Eppure è un libro bellissimo, un racconto realistico, verace, della guerra partigiana, successi e sconfitte di uomini semplici ed eroici, difficoltà ma anche piccole gioie quotidiane malgrado la morte sempre incombente. Un romanzo da leggere oggi, quando il tempo sfuma i contorni dei fatti e molti, troppi, tentano di approfittarne per rimestare la Storia in un unico calderone dove confondere torti e ragioni, mostrando i morti per ciò che sono, tristi corpi inanimati, e non anche ciò che sono stati, ovvero vittime o carnefici. Troppo facile, o troppo disonesto, al caldo delle nostre case, mettere tutti sullo stesso piano. Ci sono stati sicuramente giovani e giovanissimi che ubriacati dalla propaganda del regime fascista hanno fatto in buona fede scelte scellerate, ma i veri traditori dopo l'8 settembre sono stati coloro che impugnando la bandiera italiana da loro stessi insanguinata si sono messi al servizio del criminale nazista, non di certo chi ha scelto di combattere un esercito invasore ed ha pagato la sua scelta con la vita. Ai primi va l'umana pietà che si deve ai morti, ai secondi il tributo che si deve agli eroi e l'eterna gratitudine per la libertà di cui godiamo oggi. Katz kaputt, così per gioco, ma un gioco non era e tanti l'hanno pagato a caro prezzo.

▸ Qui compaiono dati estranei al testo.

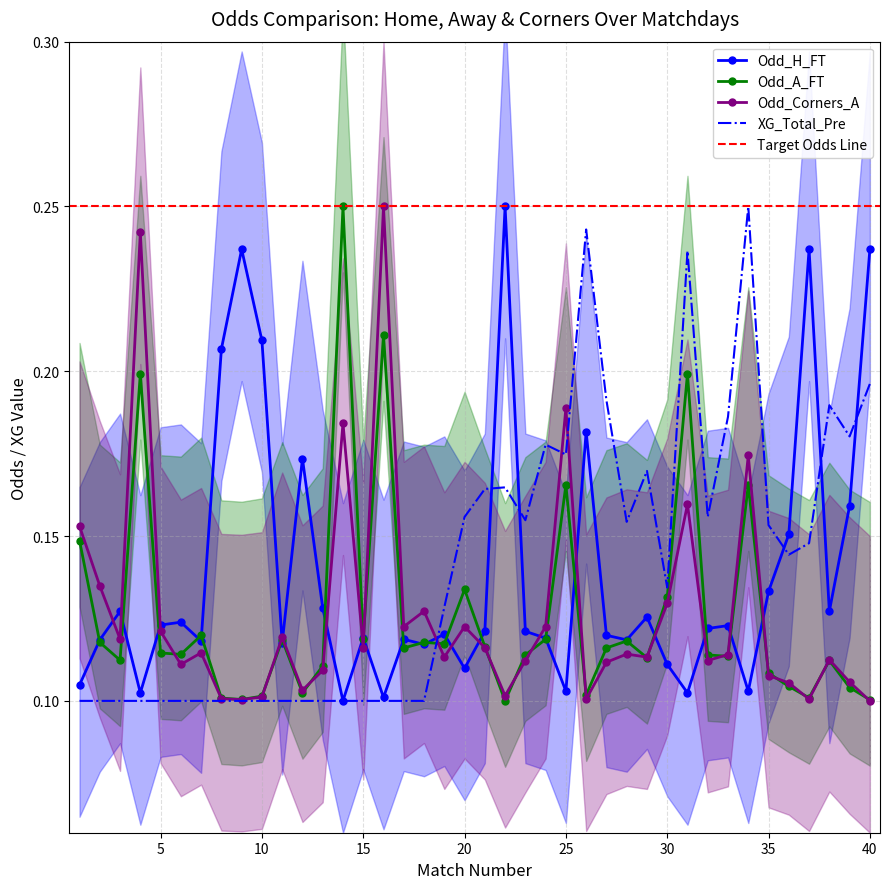

At how many categories does at least one series exceed 0?

40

Ho finito di leggere questo libro girovagando per le colline toscane, passando anche per Volterra, la città di Bube, un'altro protagonista letterario della resistenza. Qua e là qualche targa firmata CLN, Comitato di Liberazione Nazionale, ricorda un ragazzo morto poco più che ventenne nell'inverno del '44, fucilato insieme a dieci suoi compagni o un'intero paese di inermi contadini. Accanto alla targa, l'insegna di un ristorante, libero grazie a quei ragazzi là. Dentro, casualmente, mi ritrovo seduto vicino ad un tavolo occupato da quattro tedeschi. Katz kaputt mi risuona ancora nella testa, quasi vorrei alzarmi e chiedergli perché hanno sparato al gatto, perché un popolo intero, decine di milioni di persone, ha fatto della crudeltà e dell'odio una religione, una scelta di vita, perché ancora oggi c'è chi subisce il fascino di quelle idee di morte e sopraffazione, ma anche idee di vigliaccheria, chè solo un vigliacco può affrontare un gatto con il mitra. Katz kaputt, il gatto è morto, Agnese pure, e tanti uomini e donne anonimi con loro. A noi vivi, il dovere del ricordo, a noi lettori il piacere della prosa lucida di Renatà Viganò, donna, partigiana, scrittrice. Katz kaputt, alla fine hanno perso, i gatti sono ancora vivi.